🤖 AI Summary
This work addresses the limitations of existing vision-centric Retrieval-Augmented Generation (RAG) systems, which rely on generic retrieval signals and struggle to support fine-grained visual semantic understanding required for complex reasoning. The authors propose a unified reinforcement learning framework that models visual information acquisition as a hierarchical sequential decision-making process, enabling large vision-language model agents to jointly optimize retrieval, re-ranking, active perception, and reasoning.
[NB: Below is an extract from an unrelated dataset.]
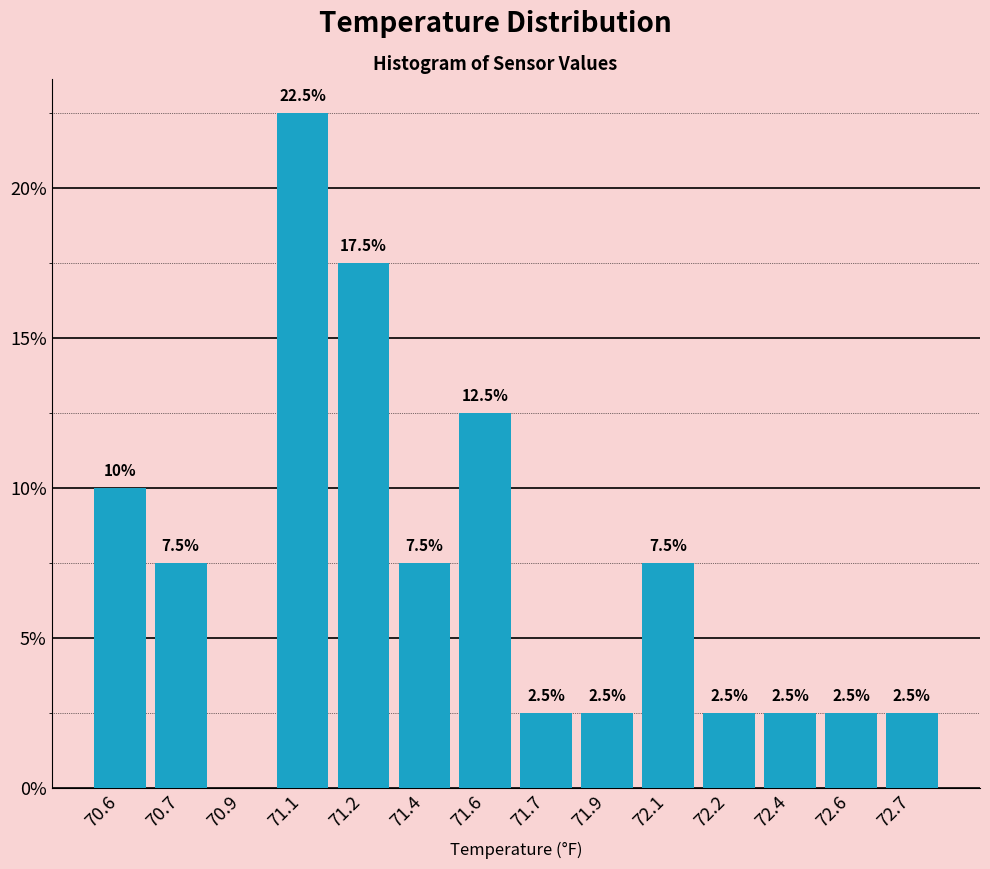

Reading left to right, transcribe all the data shown in this chart.

70.6=10.0	70.7=7.5	70.9=0.0	71.1=22.5	71.2=17.5	71.4=7.5	71.6=12.5	71.7=2.5	71.9=2.5	72.1=7.5	72.2=2.5	72.4=2.5	72.6=2.5	72.7=2.5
The approach introduces a progressive evidence refinement mechanism—from document retrieval to image selection and region cropping—and employs a dense multi-reward strategy for task-aware end-to-end training. Built upon Group Relative Policy Optimization (GRPO), the method eliminates the need for a separate value network and leverages high-quality human-annotated reasoning trajectories for optimization. It achieves substantial improvements over prior methods, outperforming the previous best reinforcement learning approach by up to 17.7% across three benchmarks.
📝 Abstract
Retrieval-Augmented Generation (RAG) extends Large Vision-Language Models (LVLMs) with external visual knowledge. However, existing visual RAG systems typically rely on generic retrieval signals that overlook the fine-grained visual semantics essential for complex reasoning. To address this limitation, we propose UniDoc-RL, a unified reinforcement learning framework in which an LVLM agent jointly performs retrieval, reranking, active visual perception, and reasoning. UniDoc-RL formulates visual information acquisition as a sequential decision-making problem with a hierarchical action space. Specifically, it progressively refines visual evidence from coarse-grained document retrieval to fine-grained image selection and active region cropping, allowing the model to suppress irrelevant content and attend to information-dense regions. For effective end-to-end training, we introduce a dense multi-reward scheme that provides task-aware supervision for each action. Based on Group Relative Policy Optimization (GRPO), UniDoc-RL aligns agent behavior with multiple objectives without relying on a separate value network. To support this training paradigm, we curate a comprehensive dataset of high-quality reasoning trajectories with fine-grained action annotations. Experiments on three benchmarks demonstrate that UniDoc-RL consistently surpasses state-of-the-art baselines, yielding up to 17.7% gains over prior RL-based methods.